The notes emphasize storage of components separately for up to four days for lentils and cauliflower, and two days for the avocado dressing, which helps maintain freshness. Reheating instructions for lentils and cauliflower recommend gentle warming in a skillet, while tortillas can be refreshed with a brief microwave or skillet heat. Adjusting jalapeño in the dressing allows control over spiciness, and additional toppings can be added for variety.
Ingredients
For the tacos
- 1 head cauliflower chopped into small florets
- 2 tablespoon olive oil
- 8 corn tortillas
- salt to taste
- black pepper to taste
For the lentil filling
- 1 c brown lentils rinsed and drained, dry
- 2 tablespoon olive oil
- 1 small yellow onion finely chopped
- 3 cloves garlic minced
- 2 tablespoon tomato paste
- 1 teaspoon cumin ground
- ½ teaspoon salt sea salt
- ¼ teaspoon black pepper
- 1 ½ c vegetable broth
For the avocado dressing
- 1 ripe avocado
- 2 lime juiced
- 1 jalapeno pepper seeded and chopped
- ¼ c cilantro chopped, fresh
- ½ teaspoon garlic powder
- 1 teaspoon salt
- olive oil if needed
Instructions
- Preheat oven to 400°F (200°C).
- In a large bowl, toss the cauliflower florets with olive oil, sea salt, and black pepper.
- Spread the cauliflower out onto a baking sheet and roast in the oven for 20-25 minutes, or until golden brown and tender.
- In a medium pot, heat the olive oil over medium heat. Add the chopped onion and garlic and sauté for 2-3 minutes until the onions are translucent.
- Add the tomato paste, ground cumin, sea salt, and black pepper to the pot and stir to combine. Cook for an additional minute.
- Add the rinsed and drained brown lentils and vegetable broth to the pot.
- Bring to a boil, then reduce heat to low and simmer for 20-25 minutes, or until the lentils are tender and the liquid has been absorbed.
- While the lentils and cauliflower are cooking, prepare the dressing by blending the avocado, lime juice, jalapeño pepper, cilantro, garlic powder, and sea salt in a food processor.
- Blend until smooth. You can add olive oil (two tablespoons) if needed.
- Warm the corn tortillas in a dry skillet over medium-high heat until lightly browned and pliable.
- To assemble the tacos, spoon a few tablespoons of the lentil filling onto each tortilla, followed by a few pieces of roasted cauliflower. Drizzle the avocado dressing over the top of each taco and serve immediately.
Notes
- Store lentil filling and roasted cauliflower separately in airtight containers in the refrigerator for up to 4 days.

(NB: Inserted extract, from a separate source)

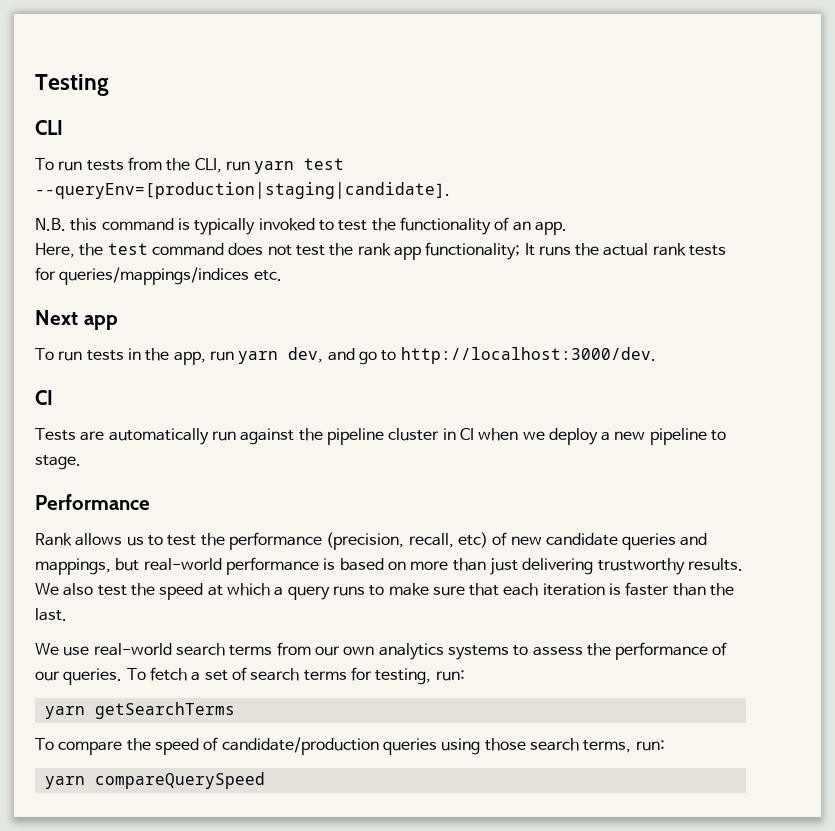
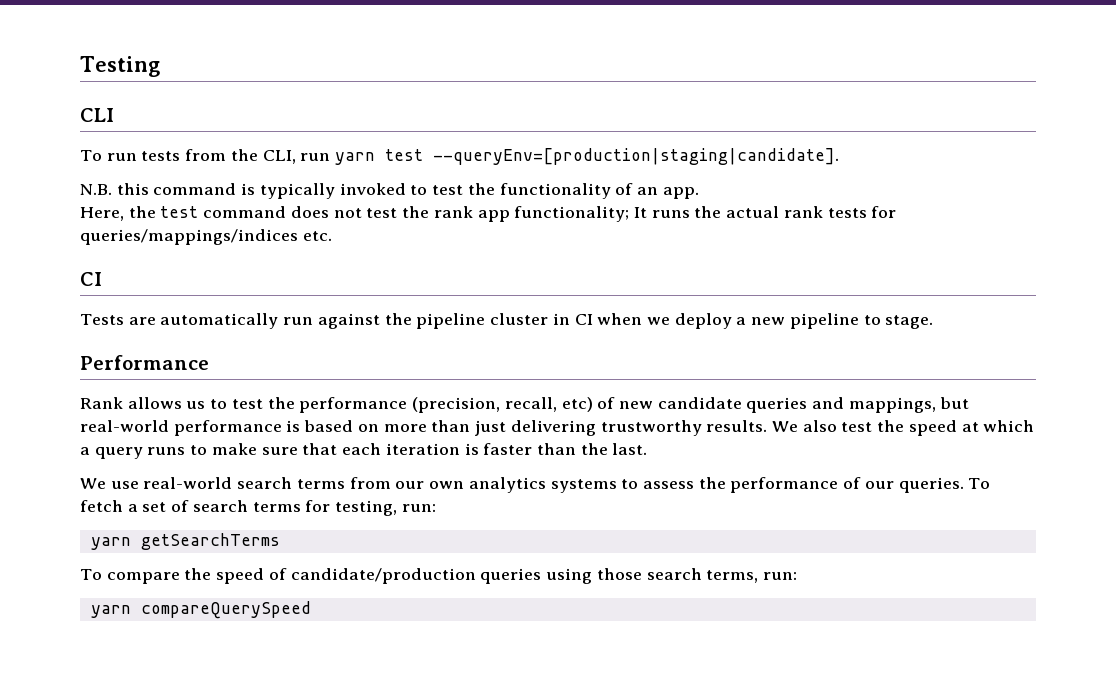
[35,310,118,330] [35,347,656,365] // Next app // To run tests in the app, run yarn dev, and go to http://localhost:3000/dev. -> (332, 236) none

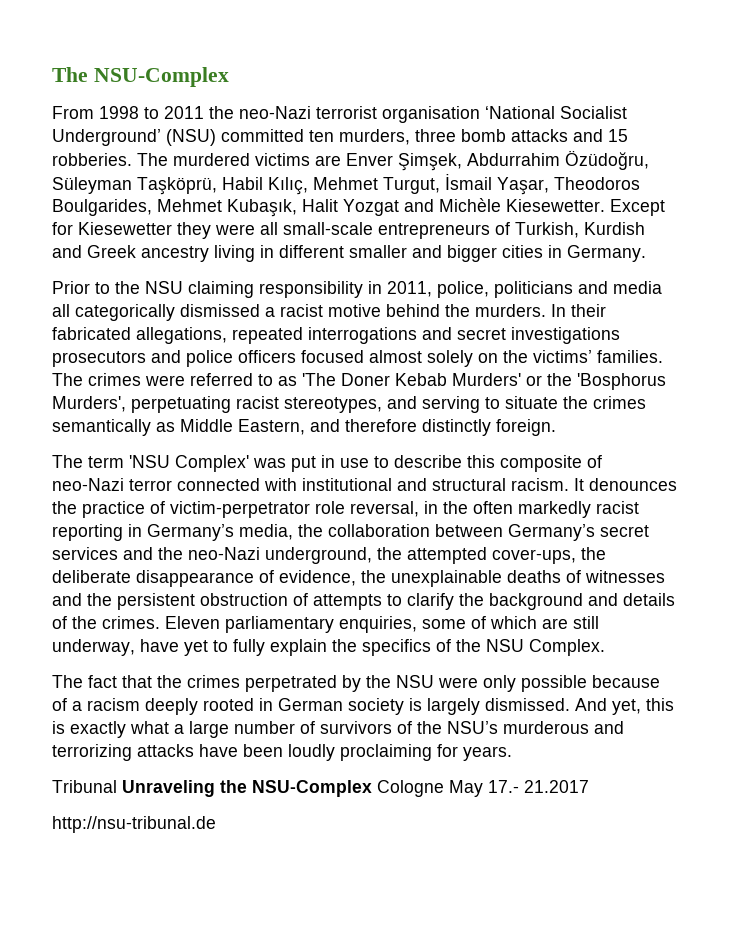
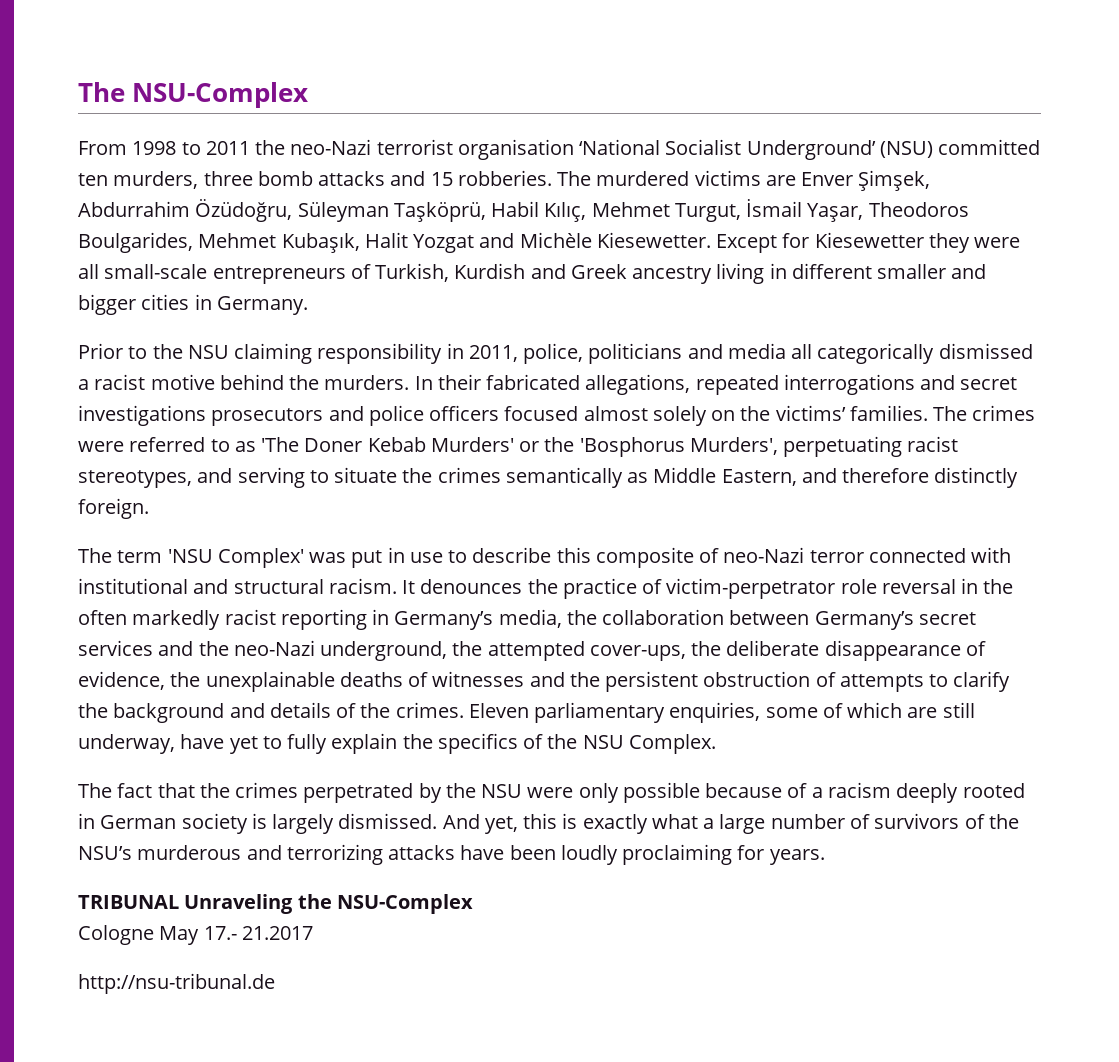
[350,501,419,517] reversal, -> [881,579,956,594] reversal
[52,780,117,793] Tribunal -> [78,895,179,909] TRIBUNAL
(372, 788) none -> (473, 904) //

- Keep avocado dressing refrigerated in an airtight container and use within 2 days.
- Reheat lentil filling and cauliflower over medium heat in a skillet until warmed through.
- Refresh corn tortillas by wrapping them in a damp paper towel and microwaving briefly or warming in a skillet.
- Chop cauliflower into small florets to ensure even and quick roasting.
- Using vegetable broth to cook lentils enhances their flavor over water.
- Adjust jalapeño quantity in the avocado dressing to control the spiciness.
- Optional toppings like diced tomatoes, shredded lettuce, or vegan cheese can be added to the tacos.
Nutrition Information
Show DetailsNutrition Facts
Serving: 4Serving
Amount Per Serving
Calories 310 kcal
% Daily Value*
| Calories | 310kcal | 16% |
| Carbohydrates | 40g | 13% |
| Protein | 7g | 14% |
| Fat | 16g | 25% |
| Saturated Fat | 2g | 10% |
| Polyunsaturated Fat | 2g | 12% |
| Monounsaturated Fat | 11g | 55% |
| Sodium | 1358mg | 57% |
| Potassium | 707mg | 15% |
| Fiber | 8g | 32% |
| Sugar | 6g | 12% |
| Vitamin A | 441IU | 9% |
| Vitamin C | 87mg | 97% |
| Calcium | 103mg | 10% |
| Iron | 2mg | 11% |
* Percent Daily Values are based on a 2,000 calorie diet.